A dozen or so expansion cards of some kind. One is an Apple Turnover, an IBM PC/XT card that let 5 1/4" XT drives read Apple floppies. Judging by appearance, the rest are XT cards too.

Loads of small electronic projects boxes, bags of components, vintage Dick Smith Funway kits, unbuilt, in plastic, and half-built unidentified PCBs, ICs, IC sockets, plugs, ribbon cable.

At least two Amigas, one Amiga 1084 monitor, and a couple of huge boxes of Amiga software.

And more to come. Gotta come up for air.

 
One Unicorn RX-8800 Personal Computer, sporting not one but two processors. Feel the blistering power of both a Z80A and a 6502 in one machine! Judge the rarity by the fact that there's not a single Google hit on this puppy, or any "Unicorn" branded computers of the era or architecture. I may have to remove the system board and see if there's another manufacturer's name. Perhaps a grey-market Apple II clone that could also run CP/M?
Dear lord, I could run a 6502 and Z80 side by side in a BBC Micro... In fact I believe it was done that was so the BBC could run CP/M.

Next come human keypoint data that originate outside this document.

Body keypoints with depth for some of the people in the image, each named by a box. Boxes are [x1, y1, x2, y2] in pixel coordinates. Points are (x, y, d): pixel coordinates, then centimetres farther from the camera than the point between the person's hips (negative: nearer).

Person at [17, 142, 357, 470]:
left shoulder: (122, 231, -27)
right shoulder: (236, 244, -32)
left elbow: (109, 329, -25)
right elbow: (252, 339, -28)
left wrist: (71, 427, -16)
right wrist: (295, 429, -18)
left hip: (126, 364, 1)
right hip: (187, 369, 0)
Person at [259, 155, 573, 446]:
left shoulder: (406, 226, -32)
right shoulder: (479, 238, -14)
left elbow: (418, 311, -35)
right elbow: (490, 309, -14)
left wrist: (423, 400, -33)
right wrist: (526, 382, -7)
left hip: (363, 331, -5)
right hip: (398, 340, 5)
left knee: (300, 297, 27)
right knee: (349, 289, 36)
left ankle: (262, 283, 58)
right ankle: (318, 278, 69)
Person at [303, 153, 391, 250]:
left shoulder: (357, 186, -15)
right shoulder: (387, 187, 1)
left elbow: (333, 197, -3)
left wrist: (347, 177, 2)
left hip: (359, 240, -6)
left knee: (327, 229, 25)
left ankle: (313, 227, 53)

At least two Amigas, one Amiga 1084 monitor, and a couple of huge boxes of Amiga software.
WOOHOOO!!! Let me guess, at least one is a 500/500+ :p

 
Yep, it appears so.

I've since uncovered a bunch of RAM - some 128MB and 64MB PC100, and some 72 and 30 pin SIMMs. Can't tell size on most of them, but as they're taken from machines that were originally set up as servers, I'm guessing they'd be maxed out.

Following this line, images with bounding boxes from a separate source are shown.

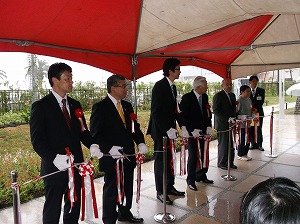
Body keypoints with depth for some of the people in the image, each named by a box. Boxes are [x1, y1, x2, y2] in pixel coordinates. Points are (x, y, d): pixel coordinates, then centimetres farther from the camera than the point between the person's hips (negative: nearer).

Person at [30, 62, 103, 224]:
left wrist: (92, 145, -10)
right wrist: (55, 158, -28)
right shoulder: (40, 106, -8)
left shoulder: (75, 105, 9)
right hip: (55, 167, -5)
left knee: (74, 206, 19)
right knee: (52, 209, 11)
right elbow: (37, 140, -13)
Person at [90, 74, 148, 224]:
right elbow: (95, 134, -14)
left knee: (127, 187, 19)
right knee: (111, 190, 8)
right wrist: (110, 148, -25)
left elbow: (135, 127, 13)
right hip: (111, 157, -6)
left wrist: (140, 143, -4)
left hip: (128, 155, 7)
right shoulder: (100, 107, -10)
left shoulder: (127, 106, 10)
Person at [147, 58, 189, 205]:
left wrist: (183, 126, 4)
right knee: (161, 160, 2)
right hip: (160, 130, -8)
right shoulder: (160, 86, -16)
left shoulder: (172, 87, 11)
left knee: (168, 159, 15)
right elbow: (156, 112, -21)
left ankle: (170, 187, 28)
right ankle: (160, 192, 15)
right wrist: (168, 129, -24)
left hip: (169, 129, 8)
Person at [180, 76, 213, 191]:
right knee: (193, 155, -4)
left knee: (203, 154, 7)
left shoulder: (205, 97, 8)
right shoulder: (187, 98, -12)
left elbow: (208, 113, 15)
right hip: (192, 132, -6)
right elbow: (183, 116, -13)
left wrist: (209, 126, 1)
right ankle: (191, 180, 10)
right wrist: (192, 130, -17)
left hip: (203, 131, 6)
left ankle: (201, 176, 25)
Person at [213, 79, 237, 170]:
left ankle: (230, 162, 20)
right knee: (223, 145, 1)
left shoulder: (232, 95, 16)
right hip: (222, 124, -7)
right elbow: (216, 110, -14)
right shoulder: (218, 95, -8)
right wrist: (227, 119, -19)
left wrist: (234, 118, 4)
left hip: (231, 124, 7)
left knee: (231, 144, 8)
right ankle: (221, 163, 14)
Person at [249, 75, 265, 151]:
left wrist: (254, 107, -12)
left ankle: (259, 145, 11)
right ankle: (253, 144, 15)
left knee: (259, 129, 1)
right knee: (251, 129, 3)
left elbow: (261, 102, -2)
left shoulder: (261, 90, 6)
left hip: (259, 112, 0)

There's also one set of RAM of a type I've never seen before. It has actual pins rather than an edge connector.

If I'd had a little more time I could have recovered oodles of socketed ICs, possibly more by the shake n bake method.

Also two full height, 5 1/4" hard drives. One IDE, one unknown. I saved the controller cards from the machine the unknown drive came out of. It was an AT clone. MFM? The connector on the drive was a PCB edge connector, not a DIL header.

 
There's also one set of RAM of a type I've never seen before. It has actual pins rather than an edge connector.
These are called SIPP modules. My fist generic PC (a 286 I think) used these.

 
I have a CP/M card in my IIe, so running two operating systems is no biggie. Many of the early Apple II clones shipped here were sent with a Z80 chip installed so they could pass customs as CP/M machines and only got a 6502 and Apple ROM after they arrived here. Are you sure your Unicorn isn't an illegal Apple II clone?

 
New: Two 4U rack cases, filled with dial-up modem cards, formerly from an abortive ISP/BBS project. Nice cases with card slide guides and front panel blanks, as well as the actualo modem cards which have recoverable switches and LEDs. These will come in handy for audio projects, like my Simmons SDSV rebuild.

A small bunch of full-tower PC cases. Some AT, some ATX, some even older. I'm seeking out the best for a Mac recasing, probably a IIfx Frankentower.

Anyone know off the top of their heads whether Nubus lobos would fit best with PCI or ISA card slot spacing? Might be a moot point, as my favourite tower has a completely removable back panel.